Si hay algo que a Wilfredo y a Gladys les importa mucho, es que los chicos se lleven bien. "Somos como una gran familia, con nuestros días buenos y malos -asegura el maestro-, pero por sobre todo nos cuidamos unos a otros. Son muchos los papás que nos piden que tengamos a sus hijos aquí, porque saben que siempre van a tener la comida caliente, un espacio donde dormir, donde jugar. Pero no podemos." En la actualidad, Wilfredo y Gladys tienen a 9 chicos con los que comparten la semana más allá de la hora de clases. "Es como volver a tener hijos", dice ella y no se equivoca, ya que deben encargarse de cuidarlos, de darles de comer, de la higiene, de la vestimenta, de ofrecerles alguna actividad extra, como el trabajo en la huerta o el tejido.
Samuel tiene 11 años y es uno de los que duermen en la escuela del paraje El Rosillo. Los alumnos comparten el mismo cuarto que los maestros. Los nenes, con Alberto; las nenas, con Lidia. "El maestro ronca", dice Samuel con la aprobación de Juan (8), su compañerito, y ante tal confesión se anima a ir en busca de dos fundas para almohadones que él tejió al crochet. Admirable. "Les enseña la mamá de un alumno -cuenta Lidia, que en diciembre se jubilará-. Nuestra intención es integrar a los padres con la escuela, que sientan que éste es un lugar que les pertenece."
El agua hierve una y otra vez en la gran olla que Gladys llena con verduras recién cortadas de la huerta. "El agua tiene arsénico -dice Gladys-. Van a venir del Instituto Nacional de Tecnología Industrial (INTI) a explicarnos cómo limpiarla."
El sonido ambiente, ese que tiene a los pavos como protagonistas absolutos con sus eternas peleas, es interrumpido por las voces de chicos y chicas que van corriendo hasta la canchita de fútbol. La pelota ya está en el campo de juego y acá no importa el sexo, todos corren en busca de la gloria en los 20, 30 minutos que dura el recreo.

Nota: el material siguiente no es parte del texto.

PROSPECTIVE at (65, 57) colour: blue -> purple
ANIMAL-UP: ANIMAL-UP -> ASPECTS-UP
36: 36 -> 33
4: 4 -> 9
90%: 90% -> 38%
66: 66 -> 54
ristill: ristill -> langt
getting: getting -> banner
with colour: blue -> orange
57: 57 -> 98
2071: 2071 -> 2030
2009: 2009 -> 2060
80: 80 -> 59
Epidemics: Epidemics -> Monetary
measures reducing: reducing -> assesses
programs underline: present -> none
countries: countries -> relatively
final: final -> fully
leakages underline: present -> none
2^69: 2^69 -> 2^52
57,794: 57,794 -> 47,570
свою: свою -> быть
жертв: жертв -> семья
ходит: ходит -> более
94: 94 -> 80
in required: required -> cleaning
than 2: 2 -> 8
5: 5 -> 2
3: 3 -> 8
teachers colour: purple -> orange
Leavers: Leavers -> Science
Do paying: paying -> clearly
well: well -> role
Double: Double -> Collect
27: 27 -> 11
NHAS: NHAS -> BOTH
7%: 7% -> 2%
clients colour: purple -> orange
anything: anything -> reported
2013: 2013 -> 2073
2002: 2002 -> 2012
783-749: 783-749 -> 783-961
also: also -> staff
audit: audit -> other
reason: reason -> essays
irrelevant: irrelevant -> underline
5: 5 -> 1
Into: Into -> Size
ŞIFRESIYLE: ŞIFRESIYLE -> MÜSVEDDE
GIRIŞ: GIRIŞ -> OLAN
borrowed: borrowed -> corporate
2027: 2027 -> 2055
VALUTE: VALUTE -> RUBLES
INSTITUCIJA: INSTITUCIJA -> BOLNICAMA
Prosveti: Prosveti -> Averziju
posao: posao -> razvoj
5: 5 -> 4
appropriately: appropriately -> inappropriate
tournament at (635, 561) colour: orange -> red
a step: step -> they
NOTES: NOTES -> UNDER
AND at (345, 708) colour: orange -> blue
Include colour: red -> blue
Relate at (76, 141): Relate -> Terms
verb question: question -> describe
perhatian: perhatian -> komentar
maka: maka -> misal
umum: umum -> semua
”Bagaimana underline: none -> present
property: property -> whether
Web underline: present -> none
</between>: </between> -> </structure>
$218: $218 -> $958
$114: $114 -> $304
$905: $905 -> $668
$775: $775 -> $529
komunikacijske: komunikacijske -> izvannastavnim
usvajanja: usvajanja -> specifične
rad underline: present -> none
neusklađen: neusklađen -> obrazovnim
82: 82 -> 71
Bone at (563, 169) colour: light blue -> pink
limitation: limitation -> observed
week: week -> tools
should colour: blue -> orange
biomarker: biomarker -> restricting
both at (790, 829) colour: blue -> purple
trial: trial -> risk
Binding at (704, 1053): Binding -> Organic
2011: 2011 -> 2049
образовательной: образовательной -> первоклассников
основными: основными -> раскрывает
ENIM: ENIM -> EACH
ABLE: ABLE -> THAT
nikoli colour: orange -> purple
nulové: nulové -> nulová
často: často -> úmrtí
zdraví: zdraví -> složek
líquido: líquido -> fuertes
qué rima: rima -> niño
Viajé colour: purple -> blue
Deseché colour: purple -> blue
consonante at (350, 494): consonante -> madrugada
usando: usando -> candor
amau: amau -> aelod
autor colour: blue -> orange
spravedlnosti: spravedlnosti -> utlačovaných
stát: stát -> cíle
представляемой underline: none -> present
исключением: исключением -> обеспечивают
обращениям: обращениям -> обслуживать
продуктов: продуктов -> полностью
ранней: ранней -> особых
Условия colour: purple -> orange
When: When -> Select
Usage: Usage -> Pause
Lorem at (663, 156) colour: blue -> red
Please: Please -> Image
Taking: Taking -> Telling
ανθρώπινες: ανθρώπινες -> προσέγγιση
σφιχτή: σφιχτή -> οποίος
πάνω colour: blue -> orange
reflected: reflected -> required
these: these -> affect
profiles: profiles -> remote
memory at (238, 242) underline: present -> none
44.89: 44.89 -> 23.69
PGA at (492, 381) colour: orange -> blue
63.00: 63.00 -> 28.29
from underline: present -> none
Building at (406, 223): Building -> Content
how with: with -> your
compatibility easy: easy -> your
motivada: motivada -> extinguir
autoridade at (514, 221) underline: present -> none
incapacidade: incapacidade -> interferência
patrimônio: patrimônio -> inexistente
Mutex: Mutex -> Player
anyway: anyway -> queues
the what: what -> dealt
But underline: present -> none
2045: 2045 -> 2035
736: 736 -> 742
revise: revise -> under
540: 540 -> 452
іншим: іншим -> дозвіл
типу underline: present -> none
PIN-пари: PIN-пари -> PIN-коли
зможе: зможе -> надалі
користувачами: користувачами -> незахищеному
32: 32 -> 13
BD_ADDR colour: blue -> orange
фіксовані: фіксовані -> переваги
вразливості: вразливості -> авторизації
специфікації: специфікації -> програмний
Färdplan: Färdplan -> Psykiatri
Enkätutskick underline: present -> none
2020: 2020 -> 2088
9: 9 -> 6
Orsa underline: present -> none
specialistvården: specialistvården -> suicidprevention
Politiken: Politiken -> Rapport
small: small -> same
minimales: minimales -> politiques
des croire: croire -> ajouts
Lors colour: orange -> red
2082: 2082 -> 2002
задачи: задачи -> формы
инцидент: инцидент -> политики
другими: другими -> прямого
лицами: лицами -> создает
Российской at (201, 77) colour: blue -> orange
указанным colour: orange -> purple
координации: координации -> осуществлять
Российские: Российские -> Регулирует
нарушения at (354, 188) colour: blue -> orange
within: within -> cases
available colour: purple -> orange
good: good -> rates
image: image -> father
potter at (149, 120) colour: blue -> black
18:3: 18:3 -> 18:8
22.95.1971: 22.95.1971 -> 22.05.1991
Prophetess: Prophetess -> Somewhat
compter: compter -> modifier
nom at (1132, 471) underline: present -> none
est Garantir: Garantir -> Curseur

Antonella (12) está sentada como espectadora. Le gusta jugar, pero hoy no tuvo ganas. Todos los días por la mañana la acompaña en bicicleta su mamá. Sueña con ser maestra y trabajar en una escuela como ésta. Está en quinto grado y sabe que en poco tiempo se trasladará con su mamá a Taco Pozo para cursar el séptimo grado y más tarde, el secundario. "Uno de los grandes déficits de la escuela rural es el de no poder asegurar la continuidad del estudio en el secundario -reflexiona Wilfredo-, la mayoría de los chicos se queda sólo con el séptimo grado. Intento concientizar a sus padres de la importancia, pero más allá de las ganas, se necesita tejer una red."
Por lo general, los chicos son introvertidos. Mauro reconoce: "Hoy la comunicación sigue siendo uno de los mayores desafíos; les cuesta muchísimo adaptarse a otros lugares". A la hora de tejer redes, Lidia cuenta que en Taco Pozo familiares de distintos maestros suelen recibir a alumnos para que puedan iniciar el séptimo grado y luego seguir. "Es una gran apuesta", se sincera Wilfredo.
El almuerzo ya está listo. Es hora de compartir la mesa. A las 12.30, los chicos que sólo concurren a clase están listos para marcharse. El otro grupo, sólo se quita el guardapolvo y vuelve al patio del colegio para jugar unos minutos, porque a las 13 comienza la radionovela que tiene al monte en jaque: Nazario Pereyra, el salvaje. Alrededor de la radio portátil, y como detenidos en el tiempo, nos dejamos seducir por este héroe que lucha por conseguir el amor de su amada y conocer su pasado.